2.6. [appellant] heeft subsidiair nog aangevoerd dat het college ten onrechte het bestaande bassin niet mede in aanmerking heeft genomen en dat de inrichting ook in verband met dat bassin vergunningplichtig is. Nu de Afdeling in overweging 2.4.3 reeds heeft geconcludeerd dat de inrichting vergunningplichtig is, behoeft deze beroepsgrond geen bespreking.
2.7. Van proceskosten die voor vergoeding in aanmerking komen, is niet gebleken.
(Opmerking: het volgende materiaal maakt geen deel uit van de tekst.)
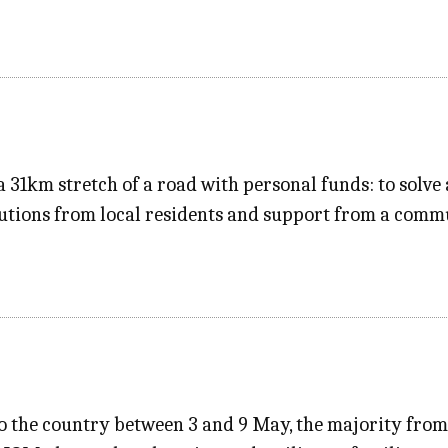
 31km stretch of a road with personal funds: to solve 
utions from local residents and support from a comm
to the country between 3 and 9 May, the majority fro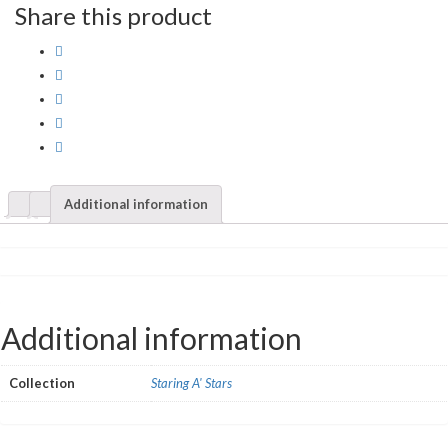
Share this product
Additional information
Additional information
Collection
Staring A' Stars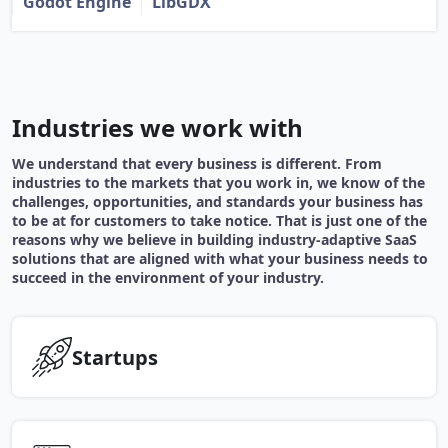
Godot Engine
LibGDX
Industries we work with
We understand that every business is different. From
industries to the markets that you work in, we know of the
challenges, opportunities, and standards your business has
to be at for customers to take notice. That is just one of the
reasons why we believe in building industry-adaptive SaaS
solutions that are aligned with what your business needs to
succeed in the environment of your industry.
Startups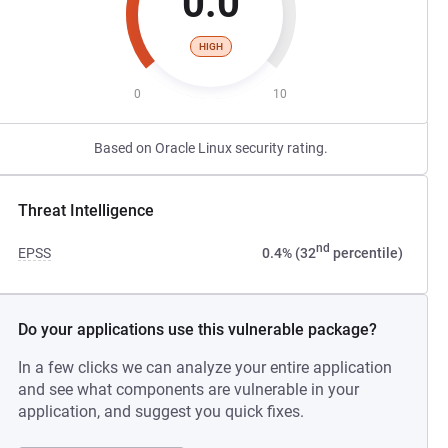
0.0
HIGH
0
10
Based on Oracle Linux security rating.
Threat Intelligence
nd
EPSS
0.4% (32
percentile)
Do your applications use this vulnerable package?
In a few clicks we can analyze your entire application
and see what components are vulnerable in your
application, and suggest you quick fixes.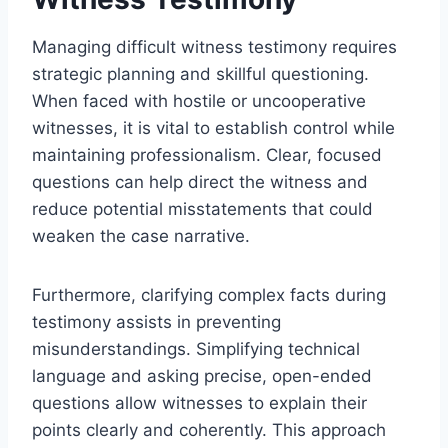
Managing difficult witness testimony requires
strategic planning and skillful questioning.
When faced with hostile or uncooperative
witnesses, it is vital to establish control while
maintaining professionalism. Clear, focused
questions can help direct the witness and
reduce potential misstatements that could
weaken the case narrative.
Furthermore, clarifying complex facts during
testimony assists in preventing
misunderstandings. Simplifying technical
language and asking precise, open-ended
questions allow witnesses to explain their
points clearly and coherently. This approach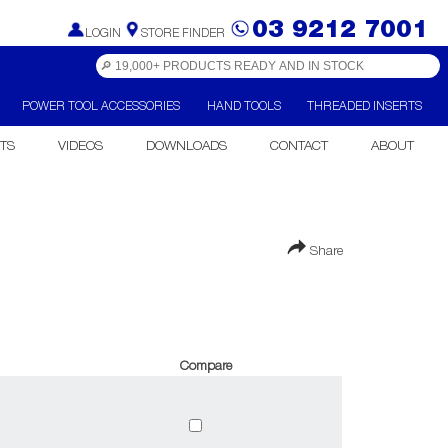
03 9212 7001
LOGIN
STORE FINDER
POWER TOOL ACCESSORIES
HAND TOOLS
THREADED INSERTS
TS
VIDEOS
DOWNLOADS
CONTACT
ABOUT
Share
Compare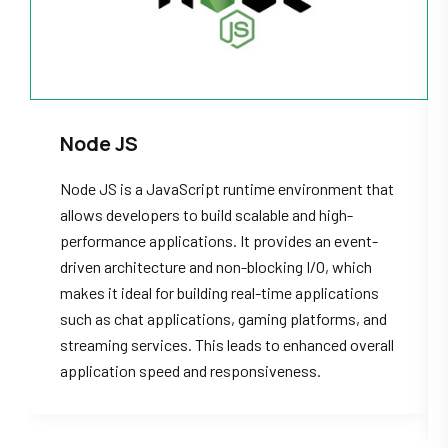
Node JS
Node JS is a JavaScript runtime environment that
allows developers to build scalable and high-
performance applications. It provides an event-
driven architecture and non-blocking I/O, which
makes it ideal for building real-time applications
such as chat applications, gaming platforms, and
streaming services. This leads to enhanced overall
application speed and responsiveness.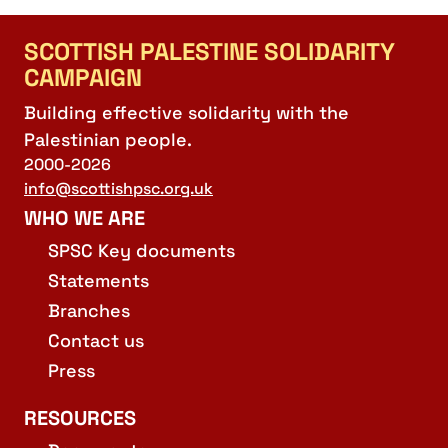
SCOTTISH PALESTINE SOLIDARITY
CAMPAIGN
Building effective solidarity with the
Palestinian people.
2000-2026
info@scottishpsc.org.uk
WHO WE ARE
SPSC Key documents
Statements
Branches
Contact us
Press
RESOURCES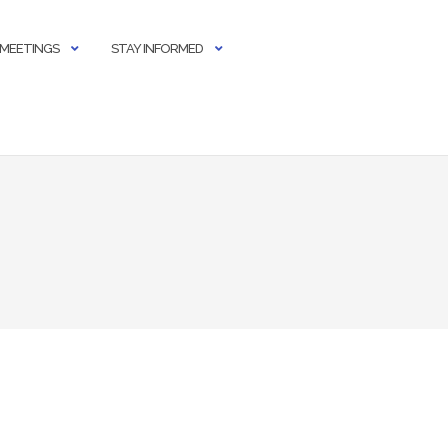
 MEETINGS
STAY INFORMED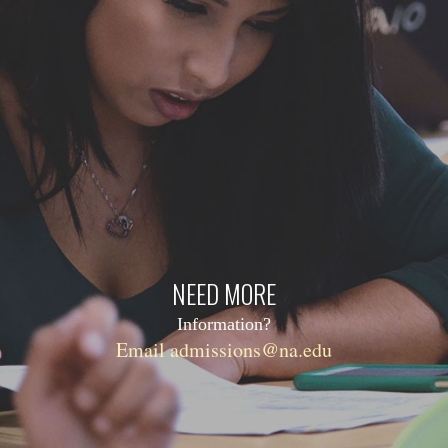
NEED MORE
Information?
Email admissions@na.edu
De Afdeling bestuursrechtspraak van de Raad van State
Recht doende in naam der Koningin:
I. verklaart het beroep gegrond;
II. vernietigt het besluit van het college van burgemeester en wethouders van Schagen van 25 november 2010, kenmerk R/BZ/2010-9960;
III. draagt het college van burgemeester en wethouders van Schagen op om binnen zes weken na de verzending van deze uitspraak met inachtneming van hetgeen daarin is overwogen een nieuw besluit te nemen en het op de voorgeschreven wijze bekend te maken;
IV. gelast dat het college van burgemeester en wethouders van Schagen aan [appellant] het door hem voor de behandeling van het beroep betaalde griffierecht ten bedrage van € 150,00 (zegge: honderdvijftig euro) vergoedt.
Aldus vastgesteld door mr. J.H. van Kreveld, lid van de enkelvoudige kamer, in tegenwoordigheid van mr. H.J.J. Kalter, ambtenaar van staat.